** Raw data follows **
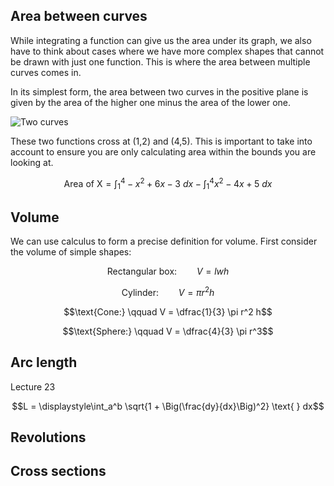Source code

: ## Area between curves

While integrating a function can give us the area under its graph, we also have to think about cases where we have more complex shapes that cannot be drawn with just one function. This is where the area between multiple curves comes in.

In its simplest form, the area between two curves in the positive plane is given by the area of the higher one minus the area of the lower one.

![Two curves](/img/two-curves.svg)

These two functions cross at (1,2) and (4,5). This is important to take into account to ensure you are only calculating area within the bounds you are looking at.

$$\text{Area of X} = \displaystyle\int_{1}^{4} -x^2 + 6x - 3 \text{ } dx - \displaystyle\int_{1}^{4} x^2 - 4x + 5 \text{ } dx$$

## Volume

We can use calculus to form a precise definition for volume. First consider the volume of simple shapes:

$$\text{Rectangular box:} \qquad V = lwh$$

$$\text{Cylinder:} \qquad V = \pi r^2 h$$

$$\text{Cone:} \qquad V = \dfrac{1}{3} \pi r^2 h$$

$$\text{Sphere:} \qquad V = \dfrac{4}{3} \pi r^3$$

<!-- Let a shape $S$ be a solid that lies between $x=a$ and $x=b$. If the cross-sectional area of $S$ in the plane $P_x$, through $x$ and perpendicular to the x-axis is $A_x$, where $A$ is an integrable function, then the volume of $S$ is given by:

$$V = $$ -->

## Arc length

Lecture 23

$$L = \displaystyle\int_a^b \sqrt{1 + \Big(\frac{dy}{dx}\Big)^2} \text{ } dx$$

## Revolutions

<!-- ## Surface area -->

## Cross sections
** End of Raw data **
■ Task prompt: Copy the source text of the item above character for character, with no alterations, and leave out the picture.

■ Finished task:
Source code

: ## Area between curves

While integrating a function can give us the area under its graph, we also have to think about cases where we have more complex shapes that cannot be drawn with just one function. This is where the area between multiple curves comes in.

In its simplest form, the area between two curves in the positive plane is given by the area of the higher one minus the area of the lower one.

![Two curves](/img/two-curves.svg)

These two functions cross at (1,2) and (4,5). This is important to take into account to ensure you are only calculating area within the bounds you are looking at.

$$\text{Area of X} = \displaystyle\int_{1}^{4} -x^2 + 6x - 3 \text{ } dx - \displaystyle\int_{1}^{4} x^2 - 4x + 5 \text{ } dx$$

## Volume

We can use calculus to form a precise definition for volume. First consider the volume of simple shapes:

$$\text{Rectangular box:} \qquad V = lwh$$

$$\text{Cylinder:} \qquad V = \pi r^2 h$$

$$\text{Cone:} \qquad V = \dfrac{1}{3} \pi r^2 h$$

$$\text{Sphere:} \qquad V = \dfrac{4}{3} \pi r^3$$

<!-- Let a shape $S$ be a solid that lies between $x=a$ and $x=b$. If the cross-sectional area of $S$ in the plane $P_x$, through $x$ and perpendicular to the x-axis is $A_x$, where $A$ is an integrable function, then the volume of $S$ is given by:

$$V = $$ -->

## Arc length

Lecture 23

$$L = \displaystyle\int_a^b \sqrt{1 + \Big(\frac{dy}{dx}\Big)^2} \text{ } dx$$

## Revolutions

<!-- ## Surface area -->

## Cross sections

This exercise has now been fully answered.